Selected passage ->
# I know these threads have probably been covered...



## DGOMDK (Jul 30, 2007)

But, Im currently in the market for a wagon. It's between the allroad & b5 passat. I like the allroad because of the full package (engine, room, tow opt, & style). The passat 1.8t because of reliability, mileage, room, etc. What do you guys think would be the better buy?


----------



## FitchHollister (Apr 28, 2004)

*Re: I know these threads have probably been covered... (DGOMDK)*

The allroad is the best choice. However, it has everything that can go wrong. i.e. turbos, air suspension, quattro, tip trans etc. It will cost you the most. If you have questions about it try http://forums.quattroworld.com/allroad/. There is a wiki there too under the resources tab at the top that has an article for people considering buying an allroad.


----------



## DGOMDK (Jul 30, 2007)

*Re: I know these threads have probably been covered... (FitchHollister)*


_Quote, originally posted by *FitchHollister* »_The allroad is the best choice. However, it has everything that can go wrong. i.e. turbos, air suspension, quattro, tip trans etc. It will cost you the most. If you have questions about it try http://forums.quattroworld.com/allroad/. There is a wiki there too under the resources tab at the top that has an article for people considering buying an allroad.

Thanks FitchHollister
I test drove one a few weekends ago but still am hesitant because of the high mileage. Still looking for one under 85K miles.


----------



## Capt.Dreadz (Jun 4, 2003)

*Re: I know these threads have probably been covered... (DGOMDK)*

This thread is a bit old but i had the same decision to make a week ago except it was between a B6 (2006) Passat Wagon & the Allroad. In the end i went with the Allroad. It cost less & the one i got had the engine & turbo's replaced 30k ago. It was a lease for most of it's life. I got it from an Auction real cheap.


----------



## DGOMDK (Jul 30, 2007)

Capt Dreadz- Thanks for the input! Im still looking for a good deal, but have rounded it down to; A6 or Allroad (Very hard to find Passat wagon 1.8t 4mo) . Although I think the A6 will be my choice. Only because the cost of maintenence would be a little better i.e. no air bags or torque converter to replace!

Exercise data ->
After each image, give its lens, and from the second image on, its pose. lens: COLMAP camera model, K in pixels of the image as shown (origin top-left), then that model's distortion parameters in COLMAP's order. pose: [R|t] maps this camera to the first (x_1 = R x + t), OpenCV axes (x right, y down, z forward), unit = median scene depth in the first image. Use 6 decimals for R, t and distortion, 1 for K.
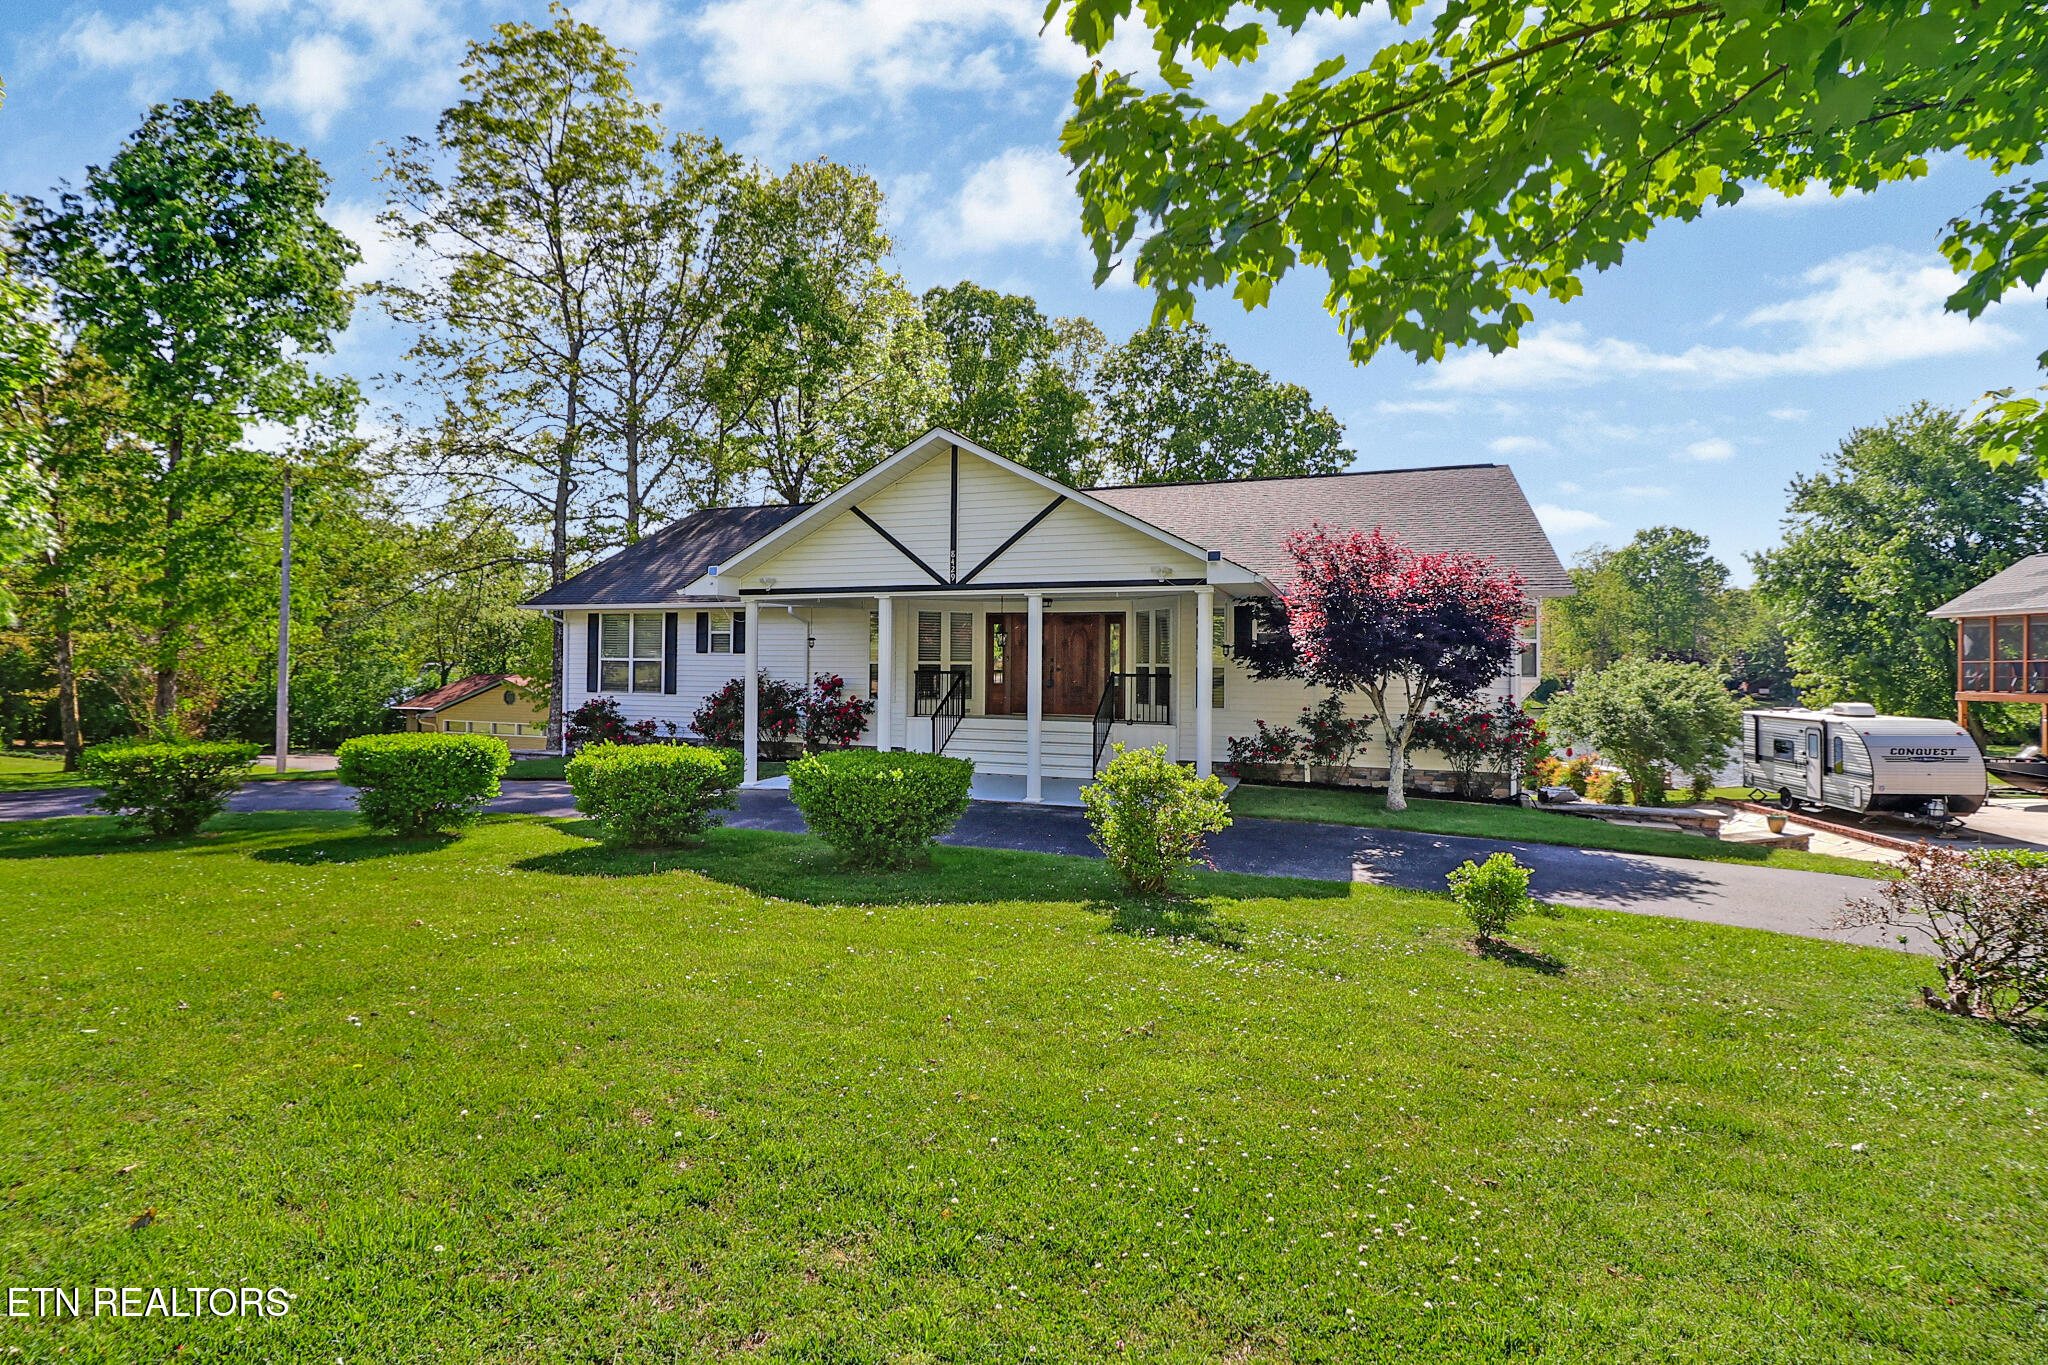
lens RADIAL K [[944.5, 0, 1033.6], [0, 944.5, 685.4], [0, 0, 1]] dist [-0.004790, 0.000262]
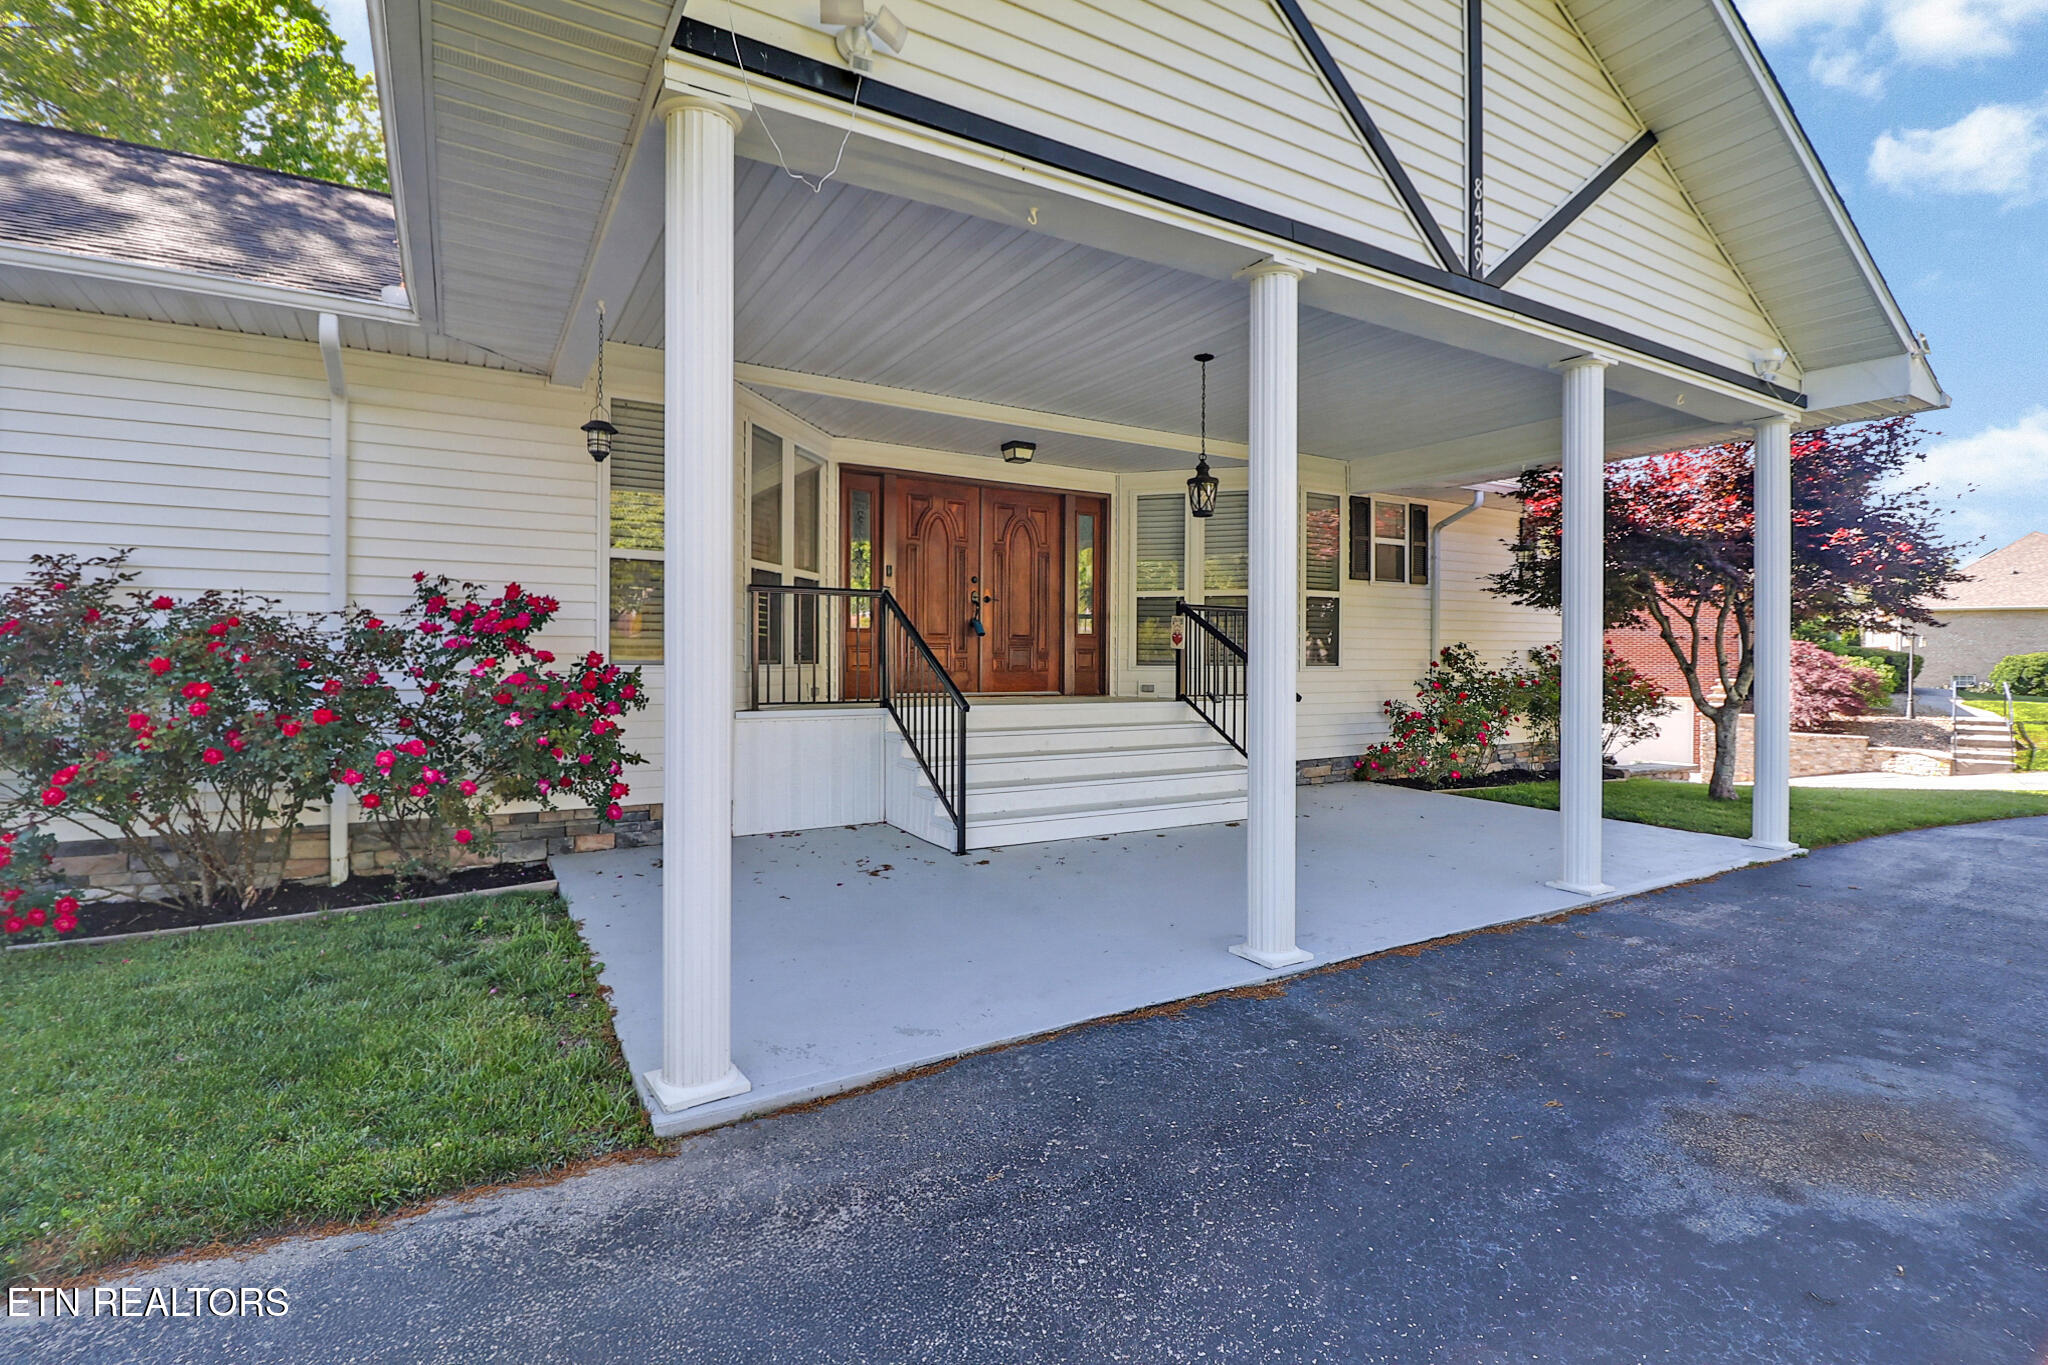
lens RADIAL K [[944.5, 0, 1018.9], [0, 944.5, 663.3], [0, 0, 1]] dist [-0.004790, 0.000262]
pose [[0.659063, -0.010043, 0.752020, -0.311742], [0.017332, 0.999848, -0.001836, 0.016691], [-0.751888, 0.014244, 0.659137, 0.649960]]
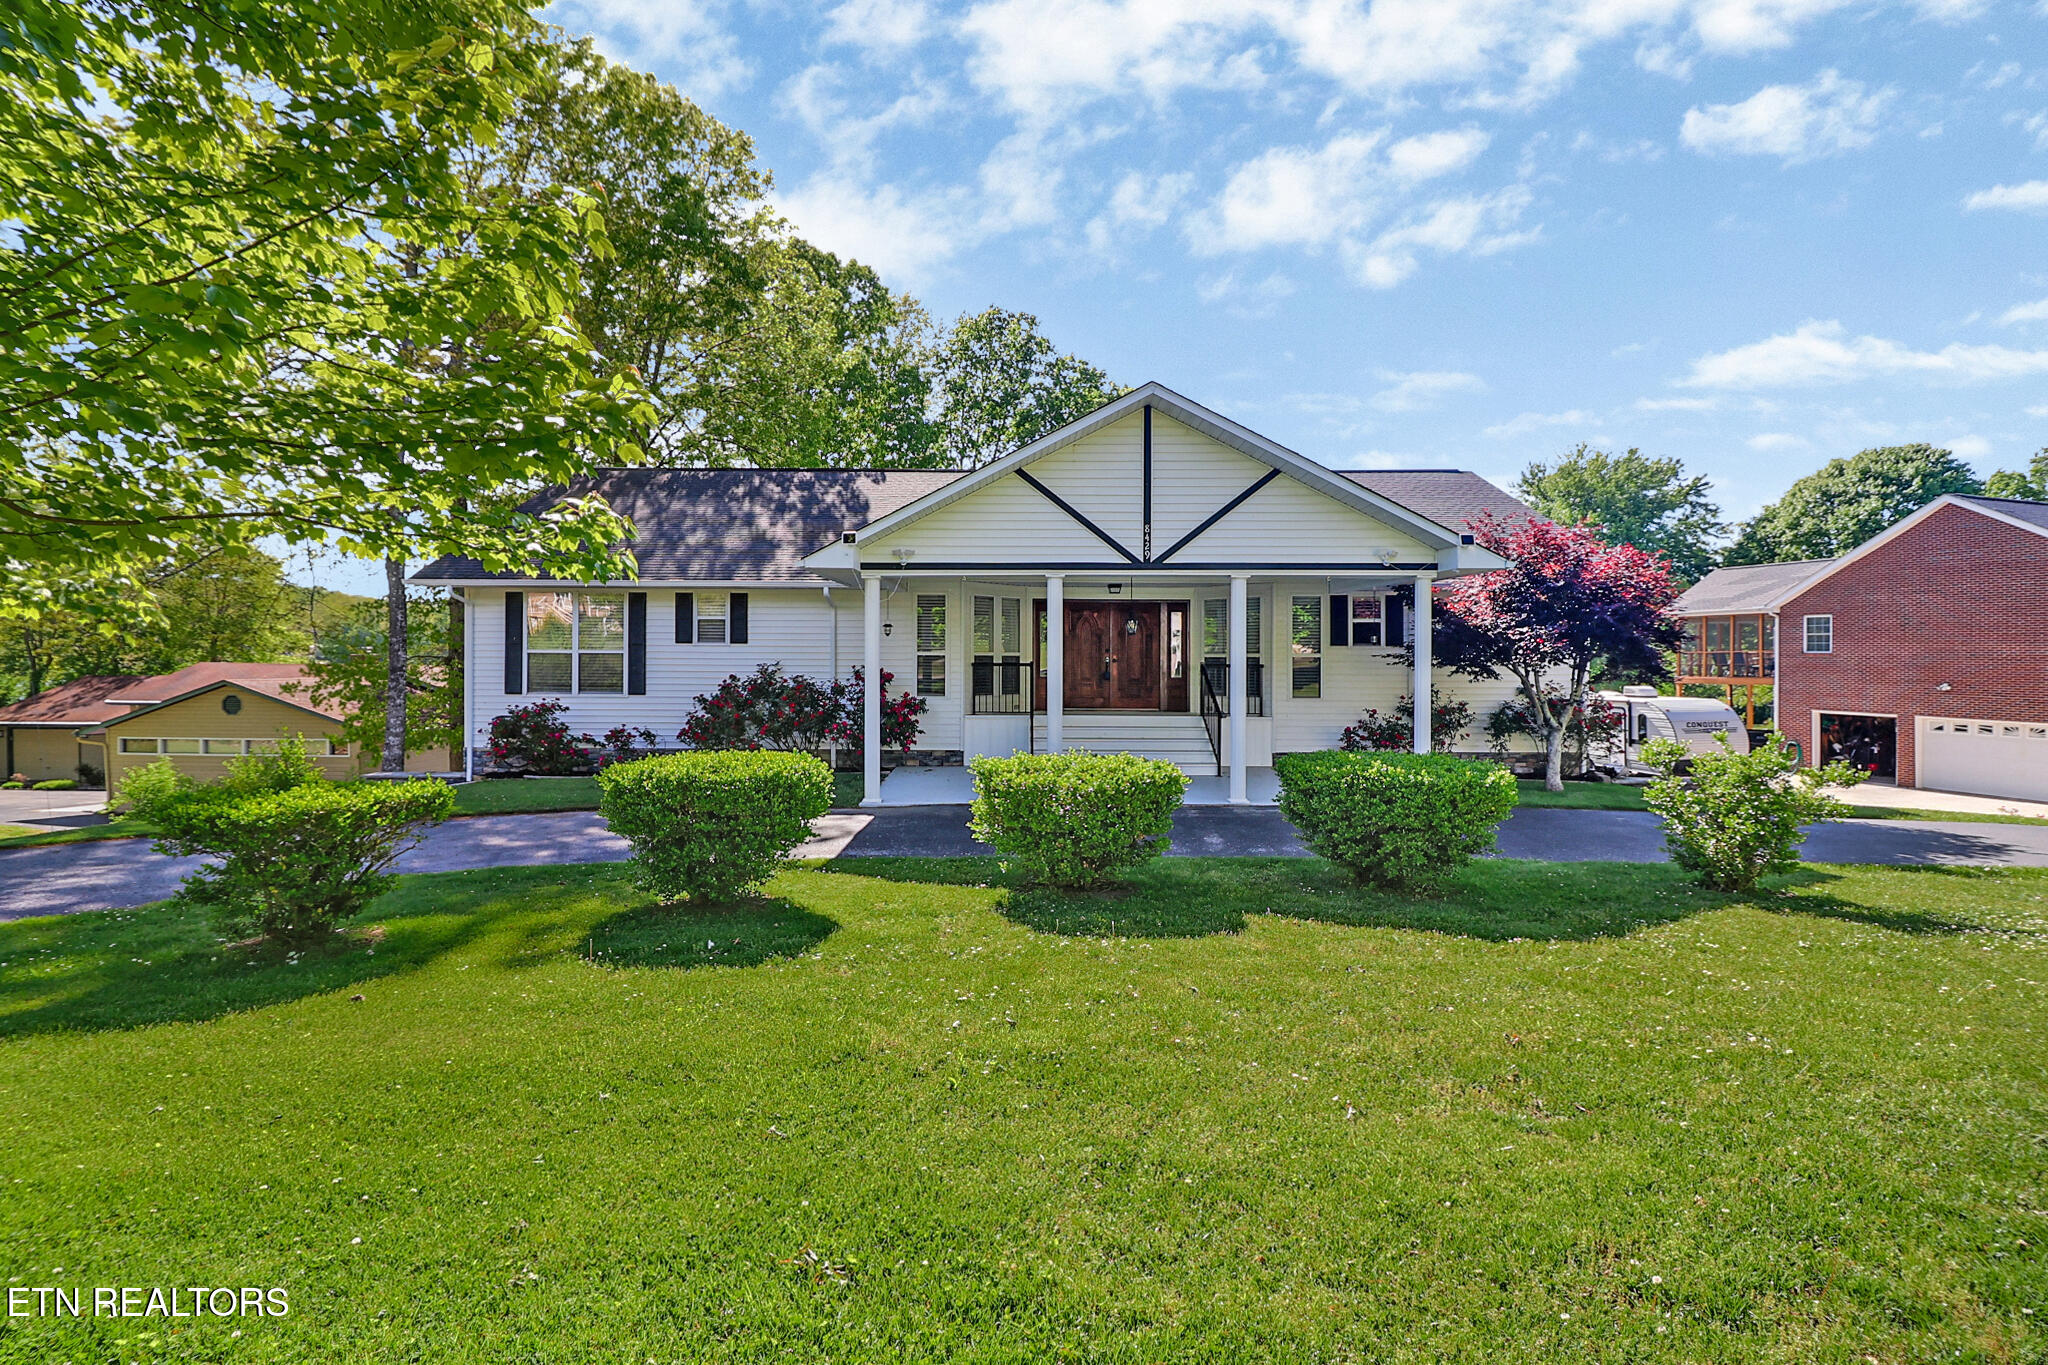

What you have to do ->
In the forum thread about buying a wagon, why does the original poster say the A6 will probably be the final choice? Answer in one to three sentences.

Reply to the exercise ->
The poster expects the A6's maintenance costs to be a little better. It has no air bags or torque converter that would need replacing.